Pretty boring until we discovered the joys of tying up the Postmaster and robbing him: 'PUT THE MONEY AND THE GIROS IN THE BAG!!!'

Number 40

A WH Smiths record token

Number 39

The selection box

Number 38

The budget pocket transistor radio with leatherette case. Complete with earpiece

Number 37

A net of 'chocolate' coins.

Number 36

The Petite typewriter.

'Dear Cathy and Claire.....'

Number 35

A kaleidoscope

Number 34

A Levi jacket

Number 33

A Memorex C90 cassette pack

Number 32

A massive tin of quality street.

'That'll last you while Easter".

Toffees only by boxing day.

Number 31

Pong

Number 30

Buckaroo!

Number 29

The glorious Fisher Price Chatter Telephone. The only phone in the house until we got the party line.

Number 28

Operation.

Our Bass player's brother never lost and was convinced that a career in surgery awaited. Currently working in Lidl, Coatbridge in a non-medical capacity.

Number 27

Flight Deck.

'Permission to land from the top bunk bed - BEWARE CAT - BEWARE CAT!!!'

Number 26

Toffee with a HAMMER!

The hammer later being used as an actual DIY tool.

Number 25

Girl's World.

Our Ma borrowed the curlers

Number 24

A pair of Doc Martens

Number 23

A Slinky

Number 22

A Dymo label maker

Number 21

Monopoly

Staggering levels of family skulduggery, cheating and ill-feeling.

Highlights:

Nephew swallowing the Scottie dog when he couldn't have it.

Elderly aunt dropping the C-bomb after landing on Mayfair.

Burning of a real £5 note.

Number 20

Thunderbird 5. More niche than the ubiquitous pink Rolls Royce or brash TB2. Always had a soft spot for John Tracey.
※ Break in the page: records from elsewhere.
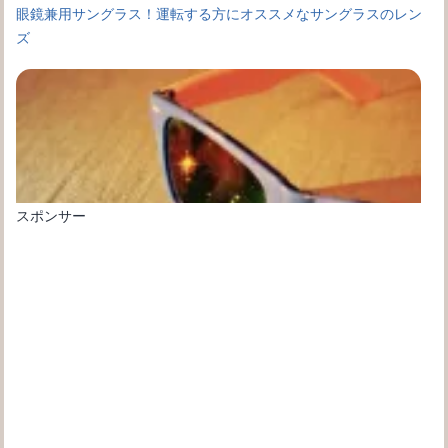
眼鏡兼用サングラス！運転する方にオススメなサングラスのレン
ズ
スポンサー
サングラスは眩しさを軽減する効果以外にも、日焼けを防ぐ効果
も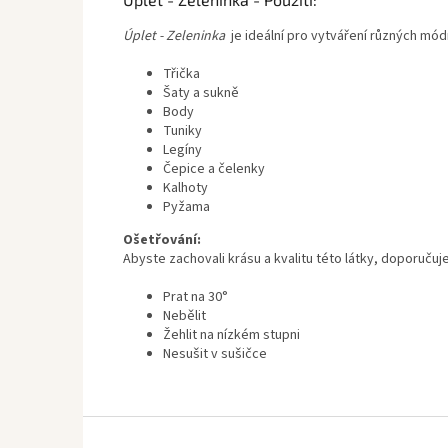
Úplet - Zeleninka
je ideální pro vytváření různých mód
Třička
Šaty a sukně
Body
Tuniky
Legíny
Čepice a čelenky
Kalhoty
Pyžama
Ošetřování:
Abyste zachovali krásu a kvalitu této látky, doporučuj
Prat na 30°
Nebělit
Žehlit na nízkém stupni
Nesušit v sušičce
Z
á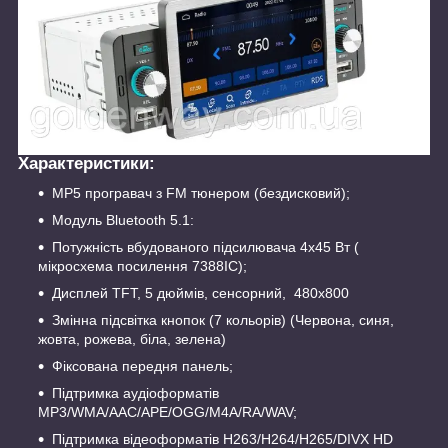
Характеристики:
MP5 програвач з FM тюнером (бездисковий);
Модуль Вluetooth 5.1:
Потужність вбудованого підсилювача 4х45 Вт (
мікросхема посилення 7388IC);
Дисплей TFT, 5 дюймів, сенсорний, 480x800
Змінна підсвітка кнопок (7 кольорів) (Червона, синя,
жовта, рожева, біла, зелена)
Фіксована передня панель;
Підтримка аудіоформатів
MP3/WMA/AAC/APE/OGG/M4A/RA/WAV;
Підтримка відеоформатів H263/H264/H265/DIVX HD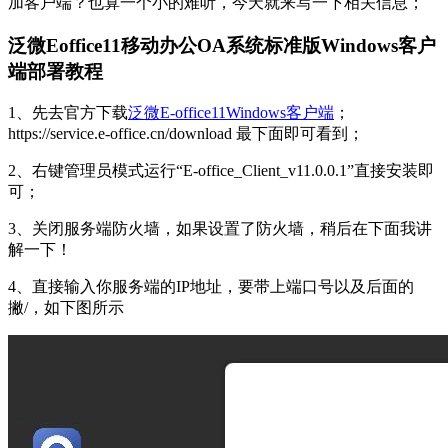
加客户端？也算一个小的难听，今天就来写一下相关信息；
泛微Eoffice11移动办公OA系统标准版Windows客户
端部署教程
1、先去官方下载
泛微E-office11Windows客户端
；
https://service.e-office.cn/download 最下面即可看到；
2、右键管理员模式运行“E-office_Client_v11.0.0.1”直接安装即
可；
3、关闭服务端防火墙，如果设置了防火墙，稍后在下面我讲
解一下！
4、直接输入你服务端的IP地址，要带上端口号以及后面的
撇/，如下图所示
A lonely, melancholy figure drifting aimlessly in a freezing pitch black universe. Like us living an early 80s winter Airdrie

Number 19

Escape from Colditz

Number 18

Roller Skates

Number 17

Rebound

Number 16

Scales.

Our sister peed herself with excitement. Over scales.

Number 15

A stationary steam engine. Children playing with lighted meths.

Number 14

A pogo stick

Number 13

A Cabbage Patch doll

Number 12

Mouse Trap

Number 11

A John Bull printing set

Number 10

Action Man and Scout Car.

Orangeman neighbour: 'Wee laddies playing with dolls?. It's a slippery slope.'

Our Ma: 'Away an' shite yer sad old man' ✊

Number 9

Tin Can Alley

Number 8

Tiny Tears

Number 7

Johnny Seven

Number 6

The Fisher Price Garage.

Authentic smells on the stairwells.

Number 5

Action Transfers

Number 4

Battling Tops

Number 3

Scalextric.

17 people in our front room. A record. A car flew off on a bend and ended up in the fish tank. Still talked about in Airdrie to this day.

Number 2

The Cassette Player

Silence called in the living room when taping TOTP off the radio.

Then John Peel.

The gateway to a lifetime of musical pleasure

**** Number One****

The Cadburys 2p plastic chocolate vending machine.

With spare miniature pack.

Pound for pound- simply the greatest.

All hail the MD Community x

Just had Spirograph and Etch-A-Sketch on the phone. Not happy. Not happy at all.